Cult Classics

You need to watch the most riveting cult thriller on Amazon Prime ASAP

“God can't save you, the Church can't save you”

In the wide world of cult thrillers, it’s hard to find one without a gimmick. Maybe it’s a mockumentary, perhaps it’s multicolored, but every cult movie now has to have something to set it apart from the others.

Because of that, watching a straightforward thrillfest is almost a novelty, and this 1987 film centered on religion and ritual sacrifice is the “greatest hits” of all the best parts of a no-frills all-thrills experience.

Starring a pre-West Wing Martin Sheen, The Believers is a horror thriller directed by Midnight Cowboy’s John Schlesinger. Here’s why this cult-like movie is worth adding to your Amazon Prime Video watchlist.

The Believers follows therapist Cal Jamison (Martin Sheen), who has the perfect life: a great son, a hot wife, and a “don’t cry over spilled milk” outlook.

That is until some actual spilled milk causes his wife to electrocute herself when reaching for the coffeemaker. Then, all of a sudden, Cal is a single father moving to Manhattan to become the resident therapist for the New York Police Department.

Because of his job, he ends up embroiled in a scandal involving high-powered yuppies, a Cuban cult involving child sacrifice, and a truly terrifying pimple. Throughout, the movie delivers the scares and action at face value — for better and for worse.

Cal Jamison (Martin Sheen) embraces his son in The Believers.Orion Pictures

On the bright side, the plot is genuinely tense, amping up from “uneasy” to “a matter of life and death” without noticeable plot devices. The story unfolds like a noir or a crime procedural, with Cal following the clues from point A to point B within the case and his own life.

Along the way are Jimmy Smits and Robert Loggia as cops on the case of a mysterious cult behind the overdose deaths of multiple children. And that’s just the tip of the dark iceberg of the real truth.

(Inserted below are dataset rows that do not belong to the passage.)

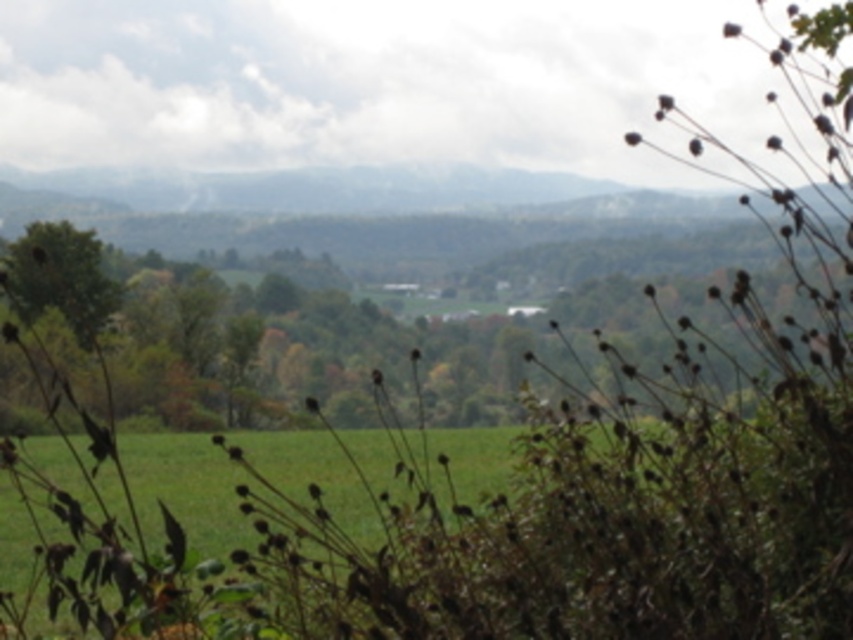
Who is taller, green grass at center or green leafy tree at left?

green leafy tree at left is taller.

Identify the location of green grass at center. The width and height of the screenshot is (853, 640). (186, 484).

Is point (32, 243) positioned before point (384, 452)?

No, (32, 243) is further to viewer.

Is green matte tree at center bigger than green grass at center?

Yes, green matte tree at center is bigger than green grass at center.

Which is behind, point (268, 356) or point (480, 438)?

Positioned behind is point (268, 356).

Where is `green matte tree at center`? The width and height of the screenshot is (853, 640). green matte tree at center is located at coordinates (251, 339).

Can you confirm if green matte tree at center is positioned below green leafy tree at left?

Correct, green matte tree at center is located below green leafy tree at left.

How much distance is there between green matte tree at center and green leafy tree at left?

green matte tree at center is 3.49 meters from green leafy tree at left.

Between point (62, 308) and point (27, 292), which one is positioned in front?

Unfortunately, having a Latin American fringe religion portrayed as a cult is still really problematic. In 1987, late great critic Roger Ebert touched on this in his review of The Believers:

“Every voodoo movie ever made has depicted bloodthirsty cults of savagely sadistic murderers, vengefully thirsting for innocent blood. There has been a lot in the papers recently about ‘Arab-bashing,’ the practice of creating strongly negative stereotypes of Arabs on TV and in the movies. I'm in agreement. But what about voodoo-bashing? Isn't it just as prejudicial?”
Jimmy Smits as Officer Tom Lopez in The Believers. Orion Pictures

While the lack of some clever gimmick can be seen as a plus, it also exposes the sheer xenophobia that was rampant in the era. This isn’t a film that should be viewed non-critically. Santeria, the mystic-heavy Catholic sect demonized in The Believers, is a real religion that many use to find meaning in their lives. Defining it as a “cult” is a dangerous prospect, but that’s the message this film is delivering.

That’s why a film like this could only exist in the 1980s. There is no gimmick, but there also is no beating around the bush. It’s absolutely not a method that should be replicated, but in context, The Believers makes for a great movie night. Come for the cult sacrifice; stay for the scene where a bunch of spiders crawls out of a lady’s face.

The Believers is now streaming on Amazon Prime.